::: STORED DATA

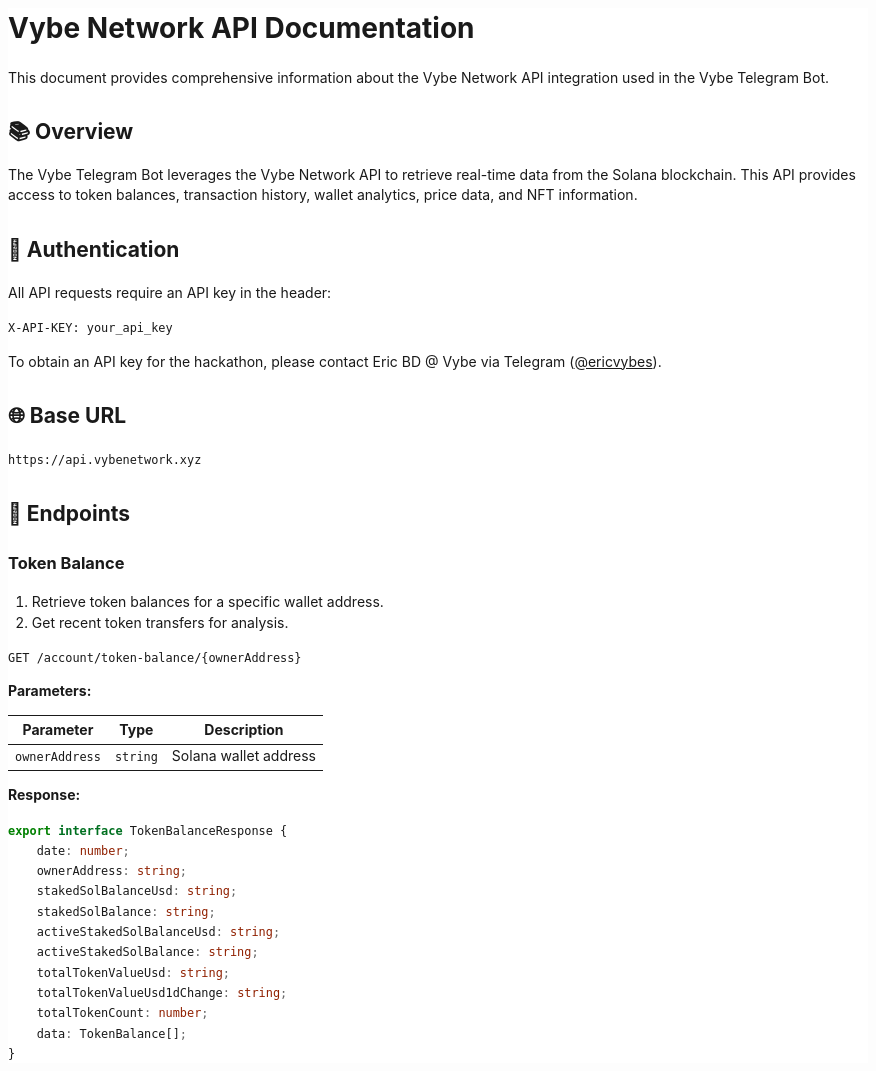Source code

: # Vybe Network API Documentation

This document provides comprehensive information about the Vybe Network API integration used in the Vybe Telegram Bot.

## 📚 Overview

The Vybe Telegram Bot leverages the Vybe Network API to retrieve real-time data from the Solana blockchain. This API provides access to token balances, transaction history, wallet analytics, price data, and NFT information.

## 🔑 Authentication

All API requests require an API key in the header:

```bash
X-API-KEY: your_api_key
```

To obtain an API key for the hackathon, please contact Eric BD @ Vybe via Telegram ([@ericvybes](http://t.me/ericvybes)).

## 🌐 Base URL

```bash
https://api.vybenetwork.xyz
```

## 📡 Endpoints

### Token Balance

1. Retrieve token balances for a specific wallet address.
2. Get recent token transfers for analysis.

```bash
GET /account/token-balance/{ownerAddress}
```

**Parameters:**

| Parameter | Type | Description |
|-----------|------|-------------|
| `ownerAddress` | `string` | Solana wallet address |

**Response:**

```typescript
export interface TokenBalanceResponse {
    date: number;
    ownerAddress: string;
    stakedSolBalanceUsd: string;
    stakedSolBalance: string;
    activeStakedSolBalanceUsd: string;
    activeStakedSolBalance: string;
    totalTokenValueUsd: string;
    totalTokenValueUsd1dChange: string;
    totalTokenCount: number;
    data: TokenBalance[];
}
```
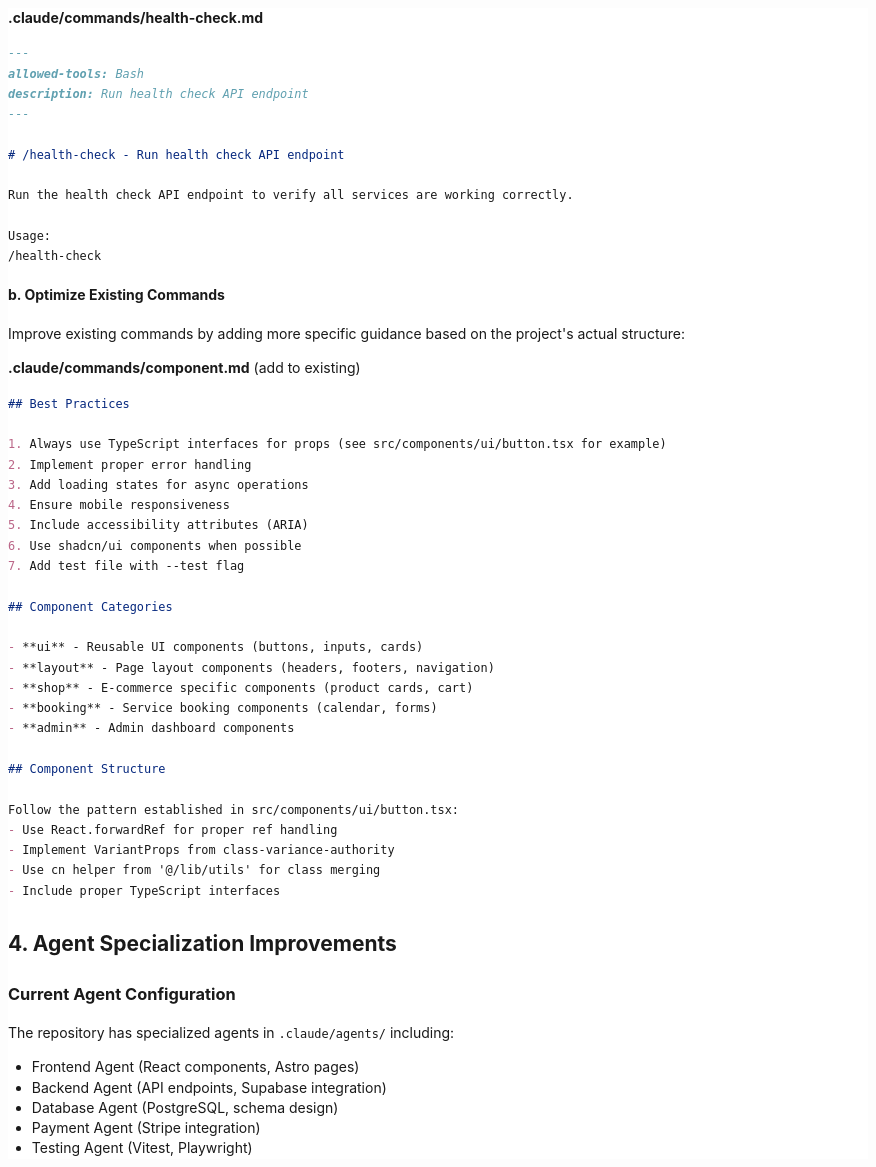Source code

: **.claude/commands/health-check.md**
```markdown
---
allowed-tools: Bash
description: Run health check API endpoint
---

# /health-check - Run health check API endpoint

Run the health check API endpoint to verify all services are working correctly.

Usage:
/health-check
```

#### b. Optimize Existing Commands
Improve existing commands by adding more specific guidance based on the project's actual structure:

**.claude/commands/component.md** (add to existing)
```markdown
## Best Practices

1. Always use TypeScript interfaces for props (see src/components/ui/button.tsx for example)
2. Implement proper error handling
3. Add loading states for async operations
4. Ensure mobile responsiveness
5. Include accessibility attributes (ARIA)
6. Use shadcn/ui components when possible
7. Add test file with --test flag

## Component Categories

- **ui** - Reusable UI components (buttons, inputs, cards)
- **layout** - Page layout components (headers, footers, navigation)
- **shop** - E-commerce specific components (product cards, cart)
- **booking** - Service booking components (calendar, forms)
- **admin** - Admin dashboard components

## Component Structure

Follow the pattern established in src/components/ui/button.tsx:
- Use React.forwardRef for proper ref handling
- Implement VariantProps from class-variance-authority
- Use cn helper from '@/lib/utils' for class merging
- Include proper TypeScript interfaces
```

## 4. Agent Specialization Improvements

### Current Agent Configuration
The repository has specialized agents in `.claude/agents/` including:
- Frontend Agent (React components, Astro pages)
- Backend Agent (API endpoints, Supabase integration)
- Database Agent (PostgreSQL, schema design)
- Payment Agent (Stripe integration)
- Testing Agent (Vitest, Playwright)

::::::

§ WHAT IS NEEDED:
Within the records above, find every line containing "check" and report only how many there are.

§ EXERCISE OUTPUT:
5